#### TASK DESCRIPTION
Check every line of the data for the string "matcha" and copy the ones that have it.

====== EXERCISE INPUT ======

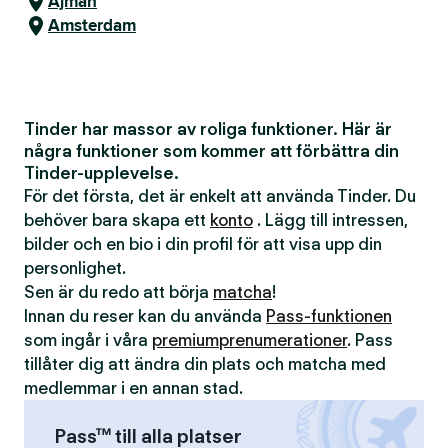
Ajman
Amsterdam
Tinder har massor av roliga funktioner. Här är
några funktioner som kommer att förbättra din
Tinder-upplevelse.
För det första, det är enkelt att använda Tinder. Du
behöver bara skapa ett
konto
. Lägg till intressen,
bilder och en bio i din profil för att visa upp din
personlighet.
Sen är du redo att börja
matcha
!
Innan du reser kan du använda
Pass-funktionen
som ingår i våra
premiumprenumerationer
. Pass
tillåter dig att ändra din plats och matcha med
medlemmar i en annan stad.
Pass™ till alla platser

======
====== EXERCISE INPUT ======

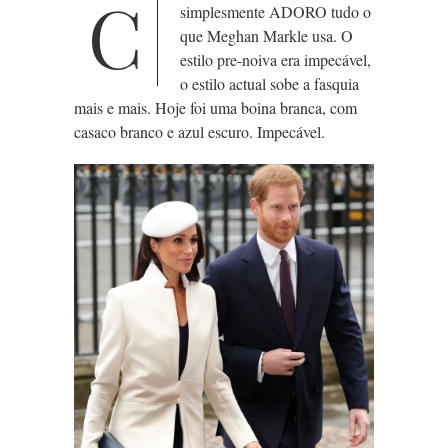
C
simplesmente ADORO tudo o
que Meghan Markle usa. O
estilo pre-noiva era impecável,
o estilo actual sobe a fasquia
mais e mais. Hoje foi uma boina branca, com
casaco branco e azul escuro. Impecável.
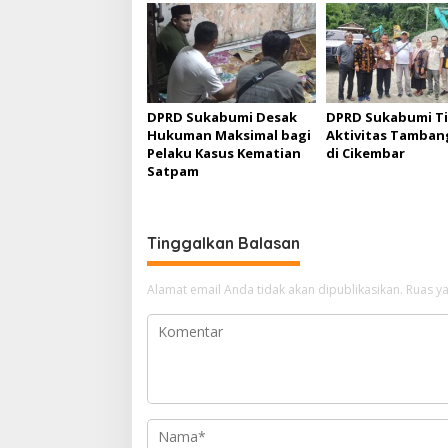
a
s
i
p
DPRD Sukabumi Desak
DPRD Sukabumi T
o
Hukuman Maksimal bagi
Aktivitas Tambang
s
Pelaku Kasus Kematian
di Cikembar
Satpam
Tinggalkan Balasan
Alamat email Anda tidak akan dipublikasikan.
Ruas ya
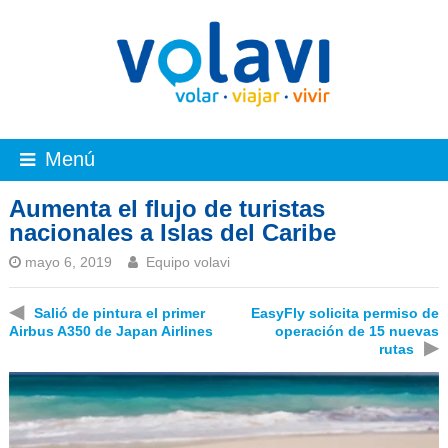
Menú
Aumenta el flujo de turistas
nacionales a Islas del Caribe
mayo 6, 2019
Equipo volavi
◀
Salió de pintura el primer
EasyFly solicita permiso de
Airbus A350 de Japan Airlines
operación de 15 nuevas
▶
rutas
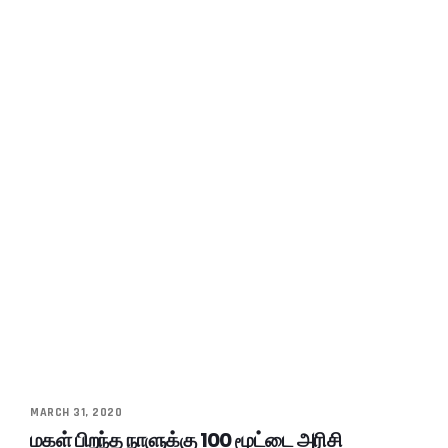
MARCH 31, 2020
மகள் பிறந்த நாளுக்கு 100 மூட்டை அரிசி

======

#### ANSWER FOR THIS EXERCISE
matcha
tillåter dig att ändra din plats och matcha med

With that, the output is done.